Review: Bell X1 flies high at Cafe Du Nord gig

Bell X1, Paul Noonan, David Geraghty, Dominic Phillips

Bell X1, Courtesy: Johnny Savage

SAN FRANCISCO — With Bono focusing his humanitarian efforts on Africa, we should consider ourselves lucky we have our own Irishman to help out in America.

Irish vacationers are now experiencing here the same thing that Americans were when they visited Ireland in the 1980s, said Irish rock band Bell X1 singer Paul Noonan at the band’s show at Cafe Du Nord in San Francisco Wednesday. The thing they have in common is “boatloads of money.”

“We’ll spend a couple more weeks in your poor country, helping you out,” Noonan joked mid-way through Bell X1’s concert. “You’re welcome.”

That comment could have come off as arrogant, but it didn’t because Noonan also made it very clear that he and his bandmates — Dominic Philips, guitarists-pianists David Geraghty and Brian Crosby, and drummer Tim O’Donovan —were fortunate to be able to play in America.

Also, they were good.

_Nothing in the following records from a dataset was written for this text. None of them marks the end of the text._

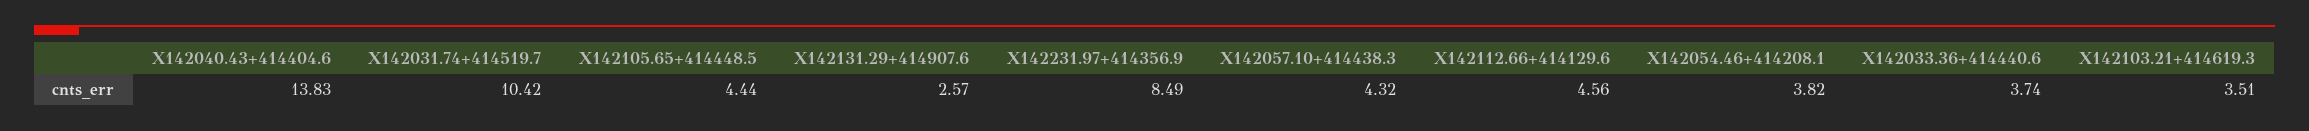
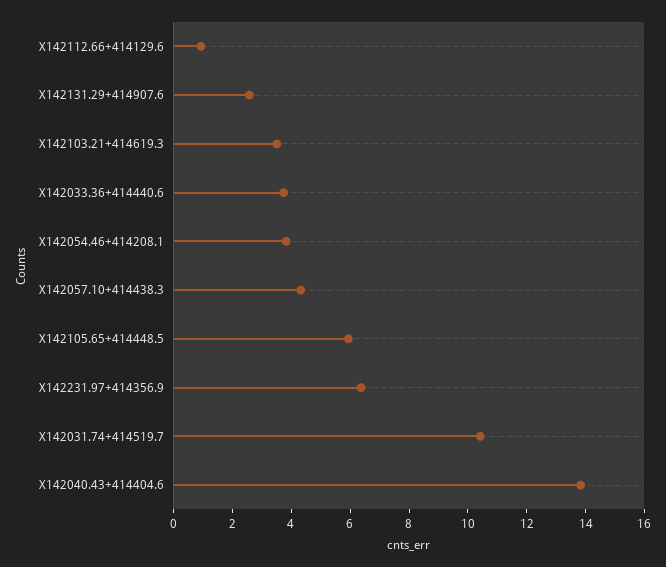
  {
    "X142040.43+414404.6": 13.83,
    "X142031.74+414519.7": 10.42,
-   "X142105.65+414448.5": 4.44,
+   "X142105.65+414448.5": 6,
    "X142131.29+414907.6": 2.57,
-   "X142231.97+414356.9": 8.49,
+   "X142231.97+414356.9": 6.5,
    "X142057.10+414438.3": 4.32,
-   "X142112.66+414129.6": 4.56,
+   "X142112.66+414129.6": 1,
    "X142054.46+414208.1": 3.82,
    "X142033.36+414440.6": 3.74,
    "X142103.21+414619.3": 3.51
  }

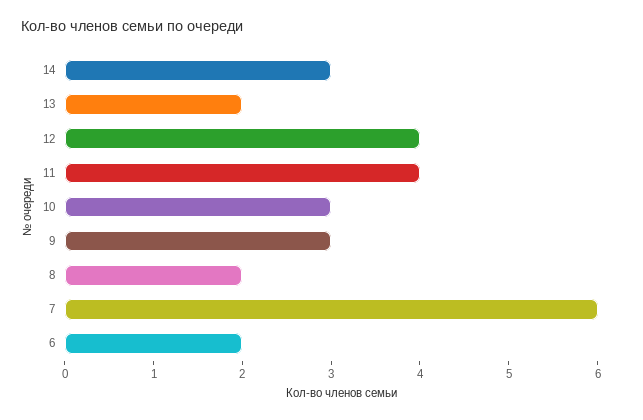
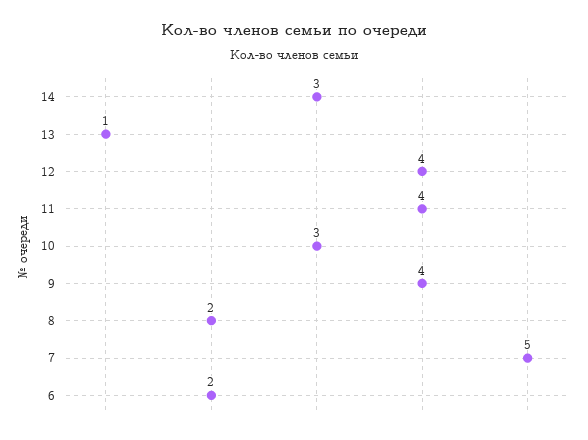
  {
    "14": 3,
-   "13": 2,
+   "13": 1,
    "12": 4,
    "11": 4,
    "10": 3,
-   "9": 3,
+   "9": 4,
    "8": 2,
-   "7": 6,
+   "7": 5,
    "6": 2
  }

By the end of the night, they had won over many of the fans, which included indie-rock fans, Irish transplants and several from the silver-hair generation.

“It’s our first time here,” Noonan said. “This is quite a pleasant surprise.”



Good thing, since the band is already planning a return trip to the states in late May, Noonan said after the show.

Bell X1 took to the cramped cafe stage to the Darth Vader theme and opened with “Bad Skin Day,” a self-image problem themed ballad off “Flock,” an album that was released in 2005 in the U.K. but is brand new stateside.

The tune sounded like something from Coldplay, Keane or the Fray. The band’s originality began to shine with the second number, the jazzy “My Firstborn for a Song,” where Noonan, a former drummer, picked up drum sticks and banged away on a tom-tom.

The song also had a catchy Geraghty keyboard riff and was one of several that separated Bell X1 from the aforementioned bands.

Another unique song, “Alphabet Soup,” off the band’s 2003 album “Music in Mouth,” came next. With Geraghty playing the banjo, the song began as a rollicking bluegrass tune and at some point, turned rock.

Geraghty also had lead singer duties on the funk-flavored “Tongue,” also from “Music in Mouth.” It appears Bell X1 has two men capable of fronting the band.

Like Coldplay, Bell X1’s arrangements of echo-laden guitars and piano bring the lyrics into focus. The words coming out of Noonan’s mouth were easy to decipher and cleverly witty.



The best received songs of the night were three “Flock” tunes: “Rocky Took a Lover” (about a homeless man who beds a women in an alley), “Eve, the Apple of My Eye” (the song that played over an infamous kiss scene on “The O.C.” and the disco-tinged “Flame.”

On “Next to You,” another “Flock” track, he sang about Irish souvenirs “that come all the way from China.” The last song of the evening, “I’ll See Your Heart and I’ll Raise You Mine,” is “a story about how an angel and the devil got around,” Noonan said. He snuck a snippet of David Bowie’s “Heroes” into the song.